Microbiome data have several specific characteristics (sparsity and compositionality) that introduce challenges in data analysis. The integration of prior information regarding the data structure, such as phylogenetic structure and repeated-measure study designs, into analysis, is an effective approach for revealing robust patterns in microbiome data. Past methods have addressed some but not all of these challenges and features: for example, robust principal-component analysis (RPCA) addresses sparsity and compositionality; compositional tensor factorization (CTF) addresses sparsity, compositionality, and repeated measure study designs; and UniFrac incorporates phylogenetic information. Here we introduce a strategy of incorporating phylogenetic information into RPCA and CTF. The resulting methods, phylo-RPCA, and phylo-CTF, provide substantial improvements over state-of-the-art methods in terms of discriminatory power of underlying clustering ranging from the mode of delivery to adult human lifestyle. We demonstrate quantitatively that the addition of phylogenetic information improves effect size and classification accuracy in both data-driven simulated data and real microbiome data. Microbiome data analysis can be difficult because of particular data features, some unavoidable and some due to technical limitations of DNA sequencing instruments. The first step in many analyses that ultimately reveals patterns of similarities and differences among sets of samples (e.g., separating samples from sick and healthy people or samples from seawater versus soil) is calculating the difference between each pair of samples. We introduce two new methods to calculate these differences that combine features of past methods, specifically being able to take into account the principles that most types of microbes are not in most samples (sparsity), that abundances are relative rather than absolute (compositionality), and that all microbes have a shared evolutionary history (phylogeny). We show using simulated and real data that our new methods provide improved classification accuracy of ordinal sample clusters and increased effect size between sample groups on beta-diversity distances.
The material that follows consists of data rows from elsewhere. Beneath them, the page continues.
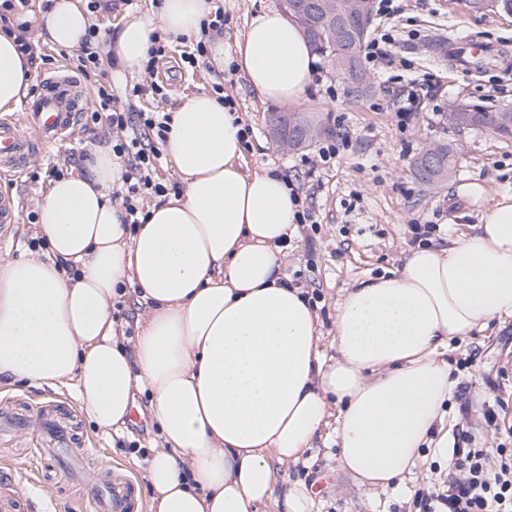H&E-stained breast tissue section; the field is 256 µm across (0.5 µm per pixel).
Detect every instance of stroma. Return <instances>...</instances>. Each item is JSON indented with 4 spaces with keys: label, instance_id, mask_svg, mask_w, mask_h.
I'll return each mask as SVG.
<instances>
[{
    "label": "stroma",
    "instance_id": "35a3bbf8",
    "mask_svg": "<svg viewBox=\"0 0 512 512\" xmlns=\"http://www.w3.org/2000/svg\"><path fill=\"white\" fill-rule=\"evenodd\" d=\"M224 11L225 40L242 35L263 9L279 0H214ZM151 0H109L108 8L92 15L103 44H111L115 32L133 16L149 9ZM392 16L375 15L370 38L390 35L386 49L395 68L365 63L374 93L355 99L340 77L324 61H317L313 85L299 111L308 113L325 132L308 147L282 152L272 145L266 127L268 112L276 102L260 99L245 78L233 70L217 69L211 62L190 69L181 56L193 51L194 40L170 43L154 73H129L120 66L108 70V79L121 106L133 110L174 112L182 100L200 91L223 86L232 98L250 134L244 149V166L259 172H282L312 213L311 224L297 226L288 242L287 272L302 288L318 315L320 349L335 356L336 305L344 288L401 266L407 253L421 239L447 242L449 236L477 223L476 207L466 194L478 183L488 198L512 193V140L488 131L458 130L446 120L450 105L465 103L487 109L512 107V13L470 12L466 0H393ZM34 64L32 73L48 76L71 68L73 53L42 41L45 24L41 0H30ZM479 40L505 50L507 59L492 60L482 70L452 64L440 51L447 42ZM159 83L164 98L132 96L128 87ZM422 87L413 116L402 120L398 109L404 90ZM93 103H86L79 127L71 139L35 148L26 168L13 183L19 201L20 220L13 237L0 240V259L16 260L48 251V244L32 248L35 227L27 215L47 190L52 167L69 169L92 155L97 145L111 141L106 122L90 118ZM335 143L336 156L321 164L319 150ZM432 142L459 147L461 155L448 181L426 187L415 177L412 164ZM448 361L456 386L445 407L438 433L469 431L476 443L495 453L512 428V317L490 322L464 339L451 342ZM13 398L19 407L58 404L66 415L74 439L88 449L85 471L112 463L116 478L131 489L133 512H149L146 462L158 438L147 394L135 393V406L146 416L144 427L127 425L122 434L101 433L73 389L32 385L17 381L0 385V398ZM494 410V421L485 413ZM335 423L323 428L313 446L295 465L279 468L278 478L303 484L310 491L313 512H422L423 494L445 489L448 458L434 449L421 451L415 472L398 488L379 491L358 486L338 459ZM12 471L35 506L50 512H73L75 490L63 466L47 457L37 468L16 456Z\"/></svg>",
    "mask_w": 512,
    "mask_h": 512
}]
</instances>
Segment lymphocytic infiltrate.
Here are the masks:
<instances>
[{"label":"lymphocytic infiltrate","instance_id":"lymphocytic-infiltrate-1","mask_svg":"<svg viewBox=\"0 0 512 512\" xmlns=\"http://www.w3.org/2000/svg\"><path fill=\"white\" fill-rule=\"evenodd\" d=\"M100 31L90 25L76 56L83 76L99 77L95 87L97 111L117 130L112 152L123 165L121 181L114 186L113 201L130 216H138L145 200L164 196L167 188L156 178L161 159L159 146L169 133L171 117L165 112H129L118 107L99 51ZM487 452L475 444L470 432H462L452 451L448 491L433 497V512H512V448H499L496 467L487 464Z\"/></svg>","mask_w":512,"mask_h":512}]
</instances>
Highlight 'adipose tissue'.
I'll use <instances>...</instances> for the list:
<instances>
[{
    "label": "adipose tissue",
    "mask_w": 512,
    "mask_h": 512,
    "mask_svg": "<svg viewBox=\"0 0 512 512\" xmlns=\"http://www.w3.org/2000/svg\"><path fill=\"white\" fill-rule=\"evenodd\" d=\"M211 0H162L128 20L109 47L141 70L155 32L191 38ZM80 0H55L45 38L80 46ZM258 97L305 101L317 57L272 6L234 42L207 43ZM31 65L0 31V110L26 95ZM244 124L217 93L187 97L162 150L182 184L129 229L110 193L122 166L102 145L36 203L46 256L0 265V377L75 384L97 427L121 432L134 391L150 396L161 446L145 479L151 512H310L303 485L276 495V470L297 462L335 421L339 459L360 483L385 488L413 473L453 383L449 340L512 316V194L488 201L471 184L478 223L447 245L417 246L402 268L345 289L335 363L318 350L317 316L289 285L285 251L298 209L273 169H242ZM78 266L76 278L64 264ZM144 312L127 343L112 300Z\"/></svg>",
    "instance_id": "adipose-tissue-1"
}]
</instances>
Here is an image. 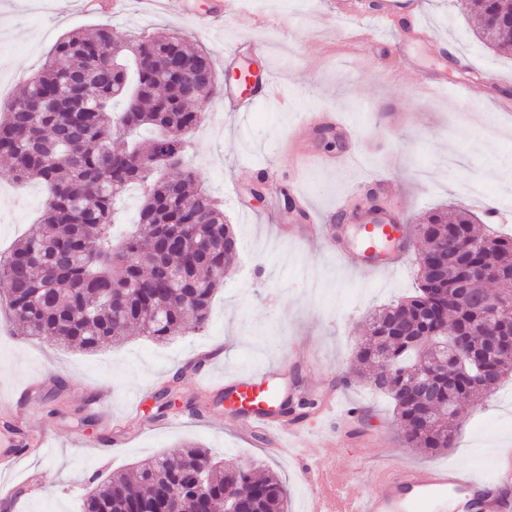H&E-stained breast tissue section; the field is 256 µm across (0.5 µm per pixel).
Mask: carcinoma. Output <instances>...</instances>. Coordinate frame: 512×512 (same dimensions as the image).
<instances>
[{
    "mask_svg": "<svg viewBox=\"0 0 512 512\" xmlns=\"http://www.w3.org/2000/svg\"><path fill=\"white\" fill-rule=\"evenodd\" d=\"M467 8L481 20L489 11L499 14V25L482 28V35L497 51L512 54V0H467ZM208 60L207 52L175 32L159 29L122 42L114 39L110 24L101 23L59 39L42 68L8 103L0 120V160L14 181L37 179L49 191L40 223L0 255L5 307L16 335L94 352L124 340L132 325L166 343L189 324L199 330L207 324L224 268L236 258L224 210L184 167L191 136L203 120L200 106L221 92L222 83L214 72L190 95L181 68ZM133 185L142 195L138 229L118 246L112 236L115 205ZM426 224L427 251L442 249L451 230L472 244L459 254V270L483 264L506 273L496 281L500 292L489 294L479 284L459 287L458 278L442 276L432 265L421 268L415 292L372 314L370 336L356 349V371H366L393 401L407 446L434 454L452 447L461 403L512 377V362L499 363L490 376L481 375L477 363L486 358L485 309L477 297L494 301L512 290V236L481 234L467 212L451 221L432 212ZM185 225L195 231L187 247L216 248L209 263L191 252L158 254L157 240L182 233ZM162 264L175 279L173 295L158 313L153 298L160 293ZM429 298L448 320L446 337L437 335L438 325L422 314ZM463 325L469 327L476 362L457 374L448 357L442 358L435 404L425 418L408 388L417 359L412 339L432 338L436 350L444 351ZM180 376L174 374L156 393V417L164 416ZM200 474L216 500L245 486L254 494L250 512H287V491L275 475L239 471L199 446L143 460L131 475L113 474L89 493L81 512H159L158 489L164 485L178 512H195Z\"/></svg>",
    "mask_w": 512,
    "mask_h": 512,
    "instance_id": "1",
    "label": "carcinoma"
}]
</instances>
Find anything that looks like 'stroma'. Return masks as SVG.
I'll list each match as a JSON object with an SVG mask.
<instances>
[{
  "label": "stroma",
  "instance_id": "1",
  "mask_svg": "<svg viewBox=\"0 0 512 512\" xmlns=\"http://www.w3.org/2000/svg\"><path fill=\"white\" fill-rule=\"evenodd\" d=\"M250 22L233 16L207 26L185 17L181 0H128L113 16L115 38L127 40L159 28L174 30L209 50L216 71L224 69L226 45L250 39L263 46L256 61L283 88L285 99L258 102L247 116L224 111L222 98L207 105L195 129L186 165L200 186L213 191L238 240L237 258L215 294L202 330H186L160 344L143 336L86 353L61 347L53 339L13 335L0 313V377L22 386L43 376L48 387L64 382L50 413L40 401L31 418L54 446L51 459L26 461L40 473L44 490L8 512H79L94 486L112 473L132 468L155 454H174L196 444L221 458L275 471L288 487L289 512H305L304 466L340 469L372 486L387 466H449L493 474L499 448L512 446V379L487 397L485 409L464 406L454 448L425 456L407 447L389 399L353 377L352 357L366 336V322L379 306L414 293L418 264L408 255L399 271L360 281L353 259L339 260L323 244L282 234L292 222L284 205L291 177L310 203L330 212L353 185L387 175L386 207L405 211L410 230L432 211L467 210L482 216L484 201L506 211L512 226V180L492 174L484 155L493 144L501 163H512V115L492 120L480 104L487 97L512 98V56L494 51L477 32L478 19L460 0H424V20L439 38L453 42L479 71L499 75V85L474 82L470 94L456 90L466 75L446 55L419 50L426 67L443 83L424 85L410 72L392 76L378 49L356 47L350 68L336 64L348 27L324 26L327 0H247ZM82 9V0H0V109L26 79L39 70L63 34L101 23ZM339 112L357 125L358 163L343 170L306 159L299 174L287 160L289 128L312 106ZM42 184L15 183L0 163V252L9 249L37 222L46 200ZM209 358L211 375L245 373L268 362H283L284 380L305 393L319 394L328 379L309 373V357L349 380L348 402L365 406L364 415L317 425L309 415L305 463L248 443L238 420L222 406L198 415L188 402L199 395L198 377L185 370L189 359ZM179 375L176 403L164 418L153 419L159 377ZM109 394L104 407L87 410L90 393ZM142 395L137 419H130L128 395ZM127 416L124 433L111 447L88 446L111 418Z\"/></svg>",
  "mask_w": 512,
  "mask_h": 512
}]
</instances>
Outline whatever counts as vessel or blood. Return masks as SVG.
I'll use <instances>...</instances> for the list:
<instances>
[{
	"label": "vessel or blood",
	"instance_id": "vessel-or-blood-1",
	"mask_svg": "<svg viewBox=\"0 0 512 512\" xmlns=\"http://www.w3.org/2000/svg\"><path fill=\"white\" fill-rule=\"evenodd\" d=\"M421 4L422 0H331V15L370 30L378 25L396 26L398 45L387 56L392 71L412 70L432 85L436 79L424 72L416 46L417 40L426 38L428 33ZM259 50V45L249 40L226 49L225 111L244 113L255 100L278 94L279 87L270 74L248 77L243 84L236 79L237 73L245 71ZM322 128L329 129L346 145L338 164H354L359 156L354 148V126L334 112L310 113L306 131ZM298 213L309 238L331 240L342 255L356 253V270L365 277L395 271L401 257L412 246L403 215L389 209L363 216L340 206L331 217L318 213L304 199ZM281 373L282 366L276 363L242 377L225 378L221 383L204 376L199 380V388L206 393L222 391L248 404L249 409L242 416L244 428L250 435H265L267 446L279 449L283 447L284 437H295L305 429L303 420L271 411L283 395L275 383ZM8 436L9 448L0 450L1 476L11 475L25 456L50 454L48 440L35 429L23 426L9 431ZM498 456L496 471L491 476L444 466H402L383 470L370 489L341 471L317 469L309 474L306 512H448L449 498L459 493L465 495L470 512H512V448L500 449Z\"/></svg>",
	"mask_w": 512,
	"mask_h": 512
}]
</instances>
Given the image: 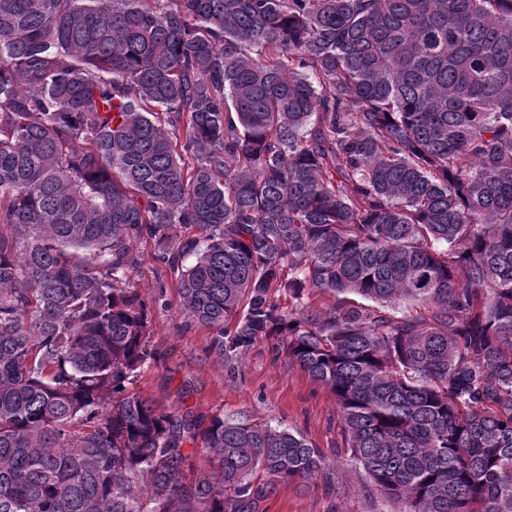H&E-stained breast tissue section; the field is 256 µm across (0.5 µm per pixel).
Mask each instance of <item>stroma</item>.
Wrapping results in <instances>:
<instances>
[{
  "label": "stroma",
  "mask_w": 512,
  "mask_h": 512,
  "mask_svg": "<svg viewBox=\"0 0 512 512\" xmlns=\"http://www.w3.org/2000/svg\"><path fill=\"white\" fill-rule=\"evenodd\" d=\"M132 251L138 265L130 285L150 306V343L161 355L134 380L132 392L166 408L242 413L299 432L324 453L322 476L304 485L277 484L258 512H392V503L367 494L366 472L340 445L334 394L276 354L269 340L226 362L212 346L215 330L182 311L177 280L156 245L138 241Z\"/></svg>",
  "instance_id": "obj_1"
}]
</instances>
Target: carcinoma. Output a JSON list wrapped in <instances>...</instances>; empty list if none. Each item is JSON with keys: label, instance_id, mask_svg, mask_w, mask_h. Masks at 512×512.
<instances>
[{"label": "carcinoma", "instance_id": "carcinoma-1", "mask_svg": "<svg viewBox=\"0 0 512 512\" xmlns=\"http://www.w3.org/2000/svg\"><path fill=\"white\" fill-rule=\"evenodd\" d=\"M146 238L226 361L272 340L333 392L396 512H512V0H0V512H256L324 470L128 391Z\"/></svg>", "mask_w": 512, "mask_h": 512}]
</instances>
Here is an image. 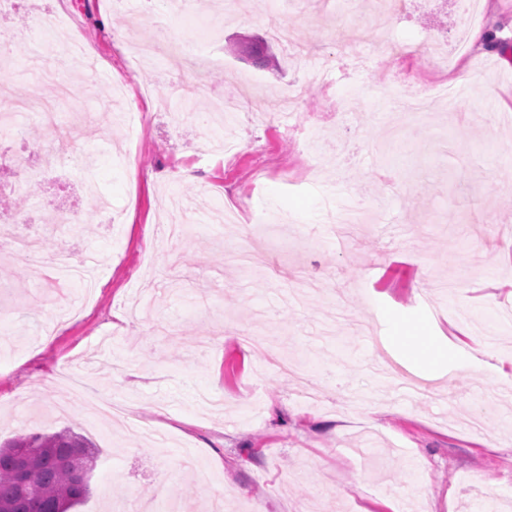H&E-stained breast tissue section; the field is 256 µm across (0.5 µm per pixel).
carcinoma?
Masks as SVG:
<instances>
[{
    "mask_svg": "<svg viewBox=\"0 0 512 512\" xmlns=\"http://www.w3.org/2000/svg\"><path fill=\"white\" fill-rule=\"evenodd\" d=\"M92 444L71 430L23 434L0 445V507L68 512L86 497L77 470L92 464Z\"/></svg>",
    "mask_w": 512,
    "mask_h": 512,
    "instance_id": "1",
    "label": "carcinoma"
}]
</instances>
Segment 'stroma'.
<instances>
[{
    "label": "stroma",
    "instance_id": "stroma-1",
    "mask_svg": "<svg viewBox=\"0 0 512 512\" xmlns=\"http://www.w3.org/2000/svg\"><path fill=\"white\" fill-rule=\"evenodd\" d=\"M462 0H374L331 23L325 0H191L173 17L178 55L135 61L152 30L149 0H0L13 70L0 93L28 94L26 17L68 13L97 72L72 63L53 99L68 165L30 173L25 209L78 208L91 230L37 226L43 253L96 260L58 288L23 261H0V443L71 429L94 445L89 493L70 512H512V50L461 59ZM289 28L291 49L254 67L229 43ZM467 67L466 93L404 121L407 77L428 82L426 41ZM212 54L207 95L185 98L190 58ZM365 58L367 70L352 60ZM331 65L323 89L317 69ZM235 148L206 153L222 127L193 116L215 100ZM38 110L0 139L10 156L42 146ZM189 170L190 180L180 179ZM250 210L279 233L249 240L216 207ZM359 210L346 245L330 234ZM228 246L254 251L248 267ZM389 312L442 336L447 371L423 378L397 342L374 339ZM262 349H241L240 333ZM280 353L299 373L281 374ZM129 401L91 420L43 404L73 378ZM415 381L419 400L395 385ZM495 390L481 432L468 421Z\"/></svg>",
    "mask_w": 512,
    "mask_h": 512
}]
</instances>
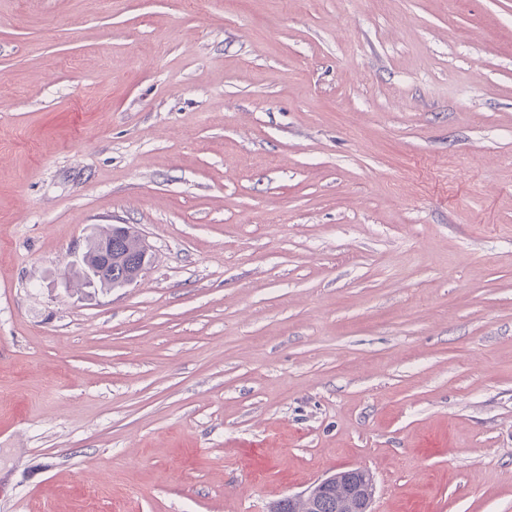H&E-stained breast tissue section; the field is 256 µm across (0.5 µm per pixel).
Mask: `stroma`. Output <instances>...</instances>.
I'll list each match as a JSON object with an SVG mask.
<instances>
[{"instance_id":"obj_1","label":"stroma","mask_w":512,"mask_h":512,"mask_svg":"<svg viewBox=\"0 0 512 512\" xmlns=\"http://www.w3.org/2000/svg\"><path fill=\"white\" fill-rule=\"evenodd\" d=\"M1 397L0 512H512V0H0ZM121 225H111L109 237L103 240L96 251L83 252L80 258V266L90 277L106 281L112 277V288L124 287L120 278V272L125 265L123 255L128 250L141 252L139 234L133 227L127 225V233L112 241V230L114 235L121 234ZM113 256V262H112ZM116 273V274H115ZM358 471L357 484L352 486L349 492L340 497H332L330 504L319 508L317 512H372L371 503L374 497V480L371 473L363 468H349L336 472L321 479L303 492L288 495V500L303 502L308 508L317 509L325 495L335 488L348 483L349 471ZM336 505V510H335Z\"/></svg>"}]
</instances>
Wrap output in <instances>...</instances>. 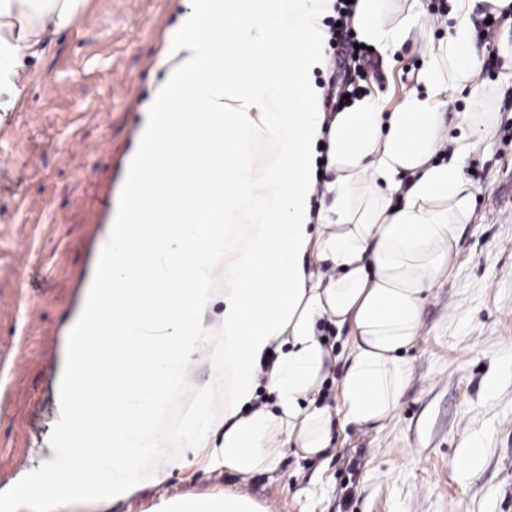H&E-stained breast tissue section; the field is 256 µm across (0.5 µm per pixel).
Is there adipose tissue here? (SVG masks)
<instances>
[{
    "label": "adipose tissue",
    "instance_id": "1",
    "mask_svg": "<svg viewBox=\"0 0 512 512\" xmlns=\"http://www.w3.org/2000/svg\"><path fill=\"white\" fill-rule=\"evenodd\" d=\"M512 11V0H449L447 37L426 53L422 91L390 112L369 96L328 115L315 72L325 70L321 24L333 0H183L159 54L165 74L142 110L124 179V204L109 245L69 326L57 378V442L0 491V512L33 503L55 512L114 503L156 484L157 458L187 461L185 445L241 476L273 471L285 449L307 456L329 446L334 420L316 394L337 357L316 324L349 326L339 389L346 424L389 417L410 375L402 353L417 340L426 293L451 270L457 233L472 214L473 185L458 153L435 162L448 139L451 93L470 90L458 128L495 120L476 80L479 2ZM86 0H0V110L12 107L20 70L50 36L69 30ZM353 29L379 51L403 47L428 16L391 21L385 0H354ZM327 140L332 181L314 167ZM262 148L260 162L250 159ZM331 198L313 208L314 195ZM402 203L392 206V196ZM327 262L326 271L310 259ZM223 269V280L214 272ZM224 303L218 330L199 319ZM210 345L216 389L200 392L184 431L158 438V410L139 409L142 386L164 401L171 379L153 371ZM266 380L274 408L257 400ZM220 398V413L205 403ZM223 430L212 448V432ZM165 512H257L247 496L175 497Z\"/></svg>",
    "mask_w": 512,
    "mask_h": 512
}]
</instances>
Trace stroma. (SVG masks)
Masks as SVG:
<instances>
[{
	"mask_svg": "<svg viewBox=\"0 0 512 512\" xmlns=\"http://www.w3.org/2000/svg\"><path fill=\"white\" fill-rule=\"evenodd\" d=\"M433 26L398 51H371L372 69L330 43L316 79L337 95L374 96L391 111L419 88L424 52L446 37L448 0H424ZM180 0H87L70 30L26 61L17 103L0 111V488L51 447L57 374L67 329L93 281L141 110L162 79L161 42ZM512 18L479 41V80L495 123L465 137L474 214L458 235L449 277L422 306V331L404 354L412 373L384 421L334 428L319 456L285 451L248 478L205 451L112 507L163 512L174 497L242 494L262 512H512V70L499 55ZM206 350L185 363L160 427L182 431L186 408L216 383ZM478 455H471L473 440Z\"/></svg>",
	"mask_w": 512,
	"mask_h": 512,
	"instance_id": "obj_1",
	"label": "stroma"
}]
</instances>
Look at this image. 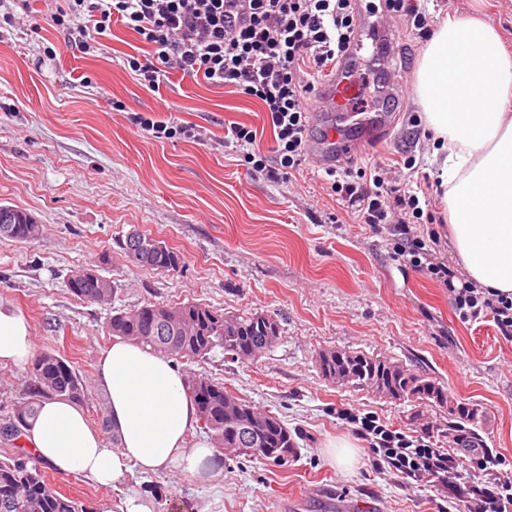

微生物组数据具有一些特定的特征(稀疏性和组成性),这给数据分析带来了挑战。将关于数据结构的先验信息(如系统发育结构和重复测量研究设计)整合到分析中,是揭示微生物组数据中稳健模式的有效方法。过去的方法已经解决了其中的一些但不是所有的挑战和特征:例如,稳健主成分分析(RPCA)解决了稀疏性和组成性问题;组合张量分解(CTF)解决了稀疏性、组成性和重复测量研究设计问题;而 UniFrac 则整合了系统发育信息。在这里,我们介绍了一种将系统发育信息整合到 RPCA 和 CTF 中的策略。由此产生的方法 phylo-RPCA 和 phylo-CTF,在从分娩方式到成人生活方式的潜在聚类的区分能力方面,与最先进的方法相比有了显著的提高。我们定量地证明了在数据驱动的模拟数据和真实微生物组数据中,添加系统发育信息可以提高效应大小和分类准确性。微生物组数据分析可能很困难,因为数据特征具有特殊性,有些是不可避免的,有些则是由于 DNA 测序仪器的技术限制。许多分析的第一步最终揭示了样本集之间相似性和差异性的模式(例如,将来自健康人和病人的样本或来自海水和土壤的样本分开),就是计算每对样本之间的差异。我们引入了两种新的方法来计算这些差异,这些方法结合了过去方法的特点,特别是能够考虑到大多数类型的微生物在大多数样本中不存在(稀疏性)、丰度是相对的而不是绝对的(组成性)以及所有微生物都有共同的进化历史(系统发育)的原则。我们使用模拟和真实数据表明,我们的新方法提供了改进的有序样本聚类的分类准确性和样本组之间的β多样性距离的更大效应大小。